Problem description>
Write out every line of the data below as a numbered list, skipping blank lines and leaving out the pictures.

Supplied material>
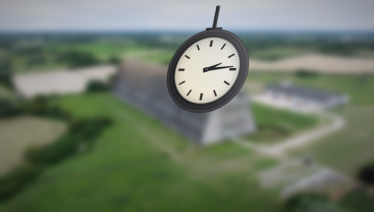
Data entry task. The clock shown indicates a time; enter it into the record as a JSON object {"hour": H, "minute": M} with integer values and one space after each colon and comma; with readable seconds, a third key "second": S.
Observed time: {"hour": 2, "minute": 14}
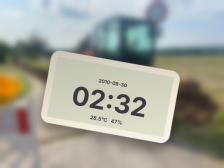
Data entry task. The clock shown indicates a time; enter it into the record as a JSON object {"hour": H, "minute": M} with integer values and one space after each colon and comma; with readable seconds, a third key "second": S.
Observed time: {"hour": 2, "minute": 32}
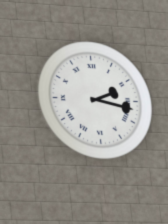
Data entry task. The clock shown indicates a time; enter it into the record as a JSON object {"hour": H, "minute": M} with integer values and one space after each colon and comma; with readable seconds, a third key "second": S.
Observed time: {"hour": 2, "minute": 17}
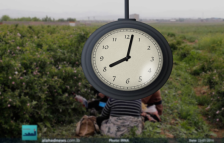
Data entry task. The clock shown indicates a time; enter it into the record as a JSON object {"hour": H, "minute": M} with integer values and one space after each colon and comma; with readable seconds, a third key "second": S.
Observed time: {"hour": 8, "minute": 2}
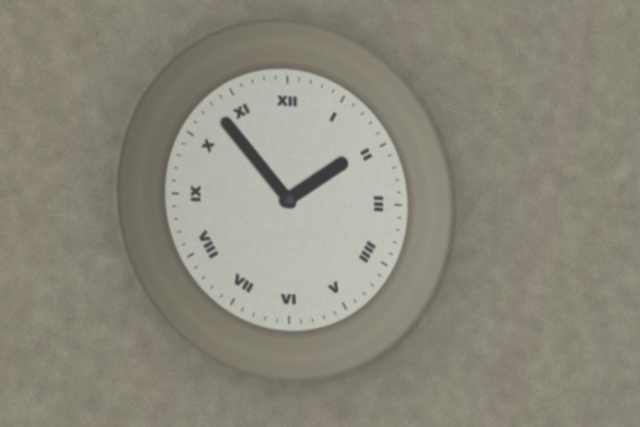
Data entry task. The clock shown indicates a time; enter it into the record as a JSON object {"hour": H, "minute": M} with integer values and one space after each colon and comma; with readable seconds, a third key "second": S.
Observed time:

Answer to this problem>
1. Data entry task. The clock shown indicates a time; enter it into the record as a JSON object {"hour": H, "minute": M} with integer values and one space after each colon and comma; with readable seconds, a third key "second": S.
2. Observed time: {"hour": 2, "minute": 14}
3. Data entry task. The clock shown indicates a time; enter it into the record as a JSON object {"hour": H, "minute": M} with integer values and one space after each colon and comma; with readable seconds, a third key "second": S.
4. Observed time: {"hour": 2, "minute": 32}
5. Data entry task. The clock shown indicates a time; enter it into the record as a JSON object {"hour": H, "minute": M} with integer values and one space after each colon and comma; with readable seconds, a third key "second": S.
6. Observed time: {"hour": 2, "minute": 17}
7. Data entry task. The clock shown indicates a time; enter it into the record as a JSON object {"hour": H, "minute": M} with integer values and one space after each colon and comma; with readable seconds, a third key "second": S.
8. Observed time: {"hour": 8, "minute": 2}
9. Data entry task. The clock shown indicates a time; enter it into the record as a JSON object {"hour": H, "minute": M} with integer values and one space after each colon and comma; with readable seconds, a third key "second": S.
10. Observed time:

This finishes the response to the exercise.